__Exercise directions__.
I would like you to restate each record word for word.

__Working data__.
┄┄┄┄┄┄┄┄┄┄

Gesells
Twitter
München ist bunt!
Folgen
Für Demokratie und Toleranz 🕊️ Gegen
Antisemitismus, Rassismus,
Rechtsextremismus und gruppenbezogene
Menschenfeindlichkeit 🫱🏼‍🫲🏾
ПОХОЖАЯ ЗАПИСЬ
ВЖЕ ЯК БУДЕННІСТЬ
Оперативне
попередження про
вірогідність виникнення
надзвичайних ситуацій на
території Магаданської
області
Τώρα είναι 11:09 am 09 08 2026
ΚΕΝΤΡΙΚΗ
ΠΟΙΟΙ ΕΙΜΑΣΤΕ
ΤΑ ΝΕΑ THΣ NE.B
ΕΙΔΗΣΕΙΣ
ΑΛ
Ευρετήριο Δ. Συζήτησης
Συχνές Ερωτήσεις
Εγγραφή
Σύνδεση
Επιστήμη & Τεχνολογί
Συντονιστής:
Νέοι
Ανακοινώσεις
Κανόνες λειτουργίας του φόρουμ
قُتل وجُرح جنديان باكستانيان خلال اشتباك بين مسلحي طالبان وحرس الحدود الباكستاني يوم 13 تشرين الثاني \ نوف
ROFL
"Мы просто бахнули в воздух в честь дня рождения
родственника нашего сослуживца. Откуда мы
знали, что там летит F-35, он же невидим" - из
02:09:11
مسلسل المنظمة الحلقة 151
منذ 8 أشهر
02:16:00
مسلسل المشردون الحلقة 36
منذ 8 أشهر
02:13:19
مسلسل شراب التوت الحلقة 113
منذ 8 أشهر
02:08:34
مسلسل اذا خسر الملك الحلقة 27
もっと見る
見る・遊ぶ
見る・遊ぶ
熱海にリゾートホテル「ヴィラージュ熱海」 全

┄┄┄┄┄┄┄┄┄┄

__Solved problem__.
Gesells
Twitter
München ist bunt!
Folgen
Für Demokratie und Toleranz 🕊️ Gegen
Antisemitismus, Rassismus,
Rechtsextremismus und gruppenbezogene
Menschenfeindlichkeit 🫱🏼‍🫲🏾
ПОХОЖАЯ ЗАПИСЬ
ВЖЕ ЯК БУДЕННІСТЬ
Оперативне
попередження про
вірогідність виникнення
надзвичайних ситуацій на
території Магаданської
області
Τώρα είναι 11:09 am 09 08 2026
ΚΕΝΤΡΙΚΗ
ΠΟΙΟΙ ΕΙΜΑΣΤΕ
ΤΑ ΝΕΑ THΣ NE.B
ΕΙΔΗΣΕΙΣ
ΑΛ
Ευρετήριο Δ. Συζήτησης
Συχνές Ερωτήσεις
Εγγραφή
Σύνδεση
Επιστήμη & Τεχνολογί
Συντονιστής:
Νέοι
Ανακοινώσεις
Κανόνες λειτουργίας του φόρουμ
قُتل وجُرح جنديان باكستانيان خلال اشتباك بين مسلحي طالبان وحرس الحدود الباكستاني يوم 13 تشرين الثاني \ نوف
ROFL
"Мы просто бахнули в воздух в честь дня рождения
родственника нашего сослуживца. Откуда мы
знали, что там летит F-35, он же невидим" - из
02:09:11
مسلسل المنظمة الحلقة 151
منذ 8 أشهر
02:16:00
مسلسل المشردون الحلقة 36
منذ 8 أشهر
02:13:19
مسلسل شراب التوت الحلقة 113
منذ 8 أشهر
02:08:34
مسلسل اذا خسر الملك الحلقة 27
もっと見る
見る・遊ぶ
見る・遊ぶ
熱海にリゾートホテル「ヴィラージュ熱海」 全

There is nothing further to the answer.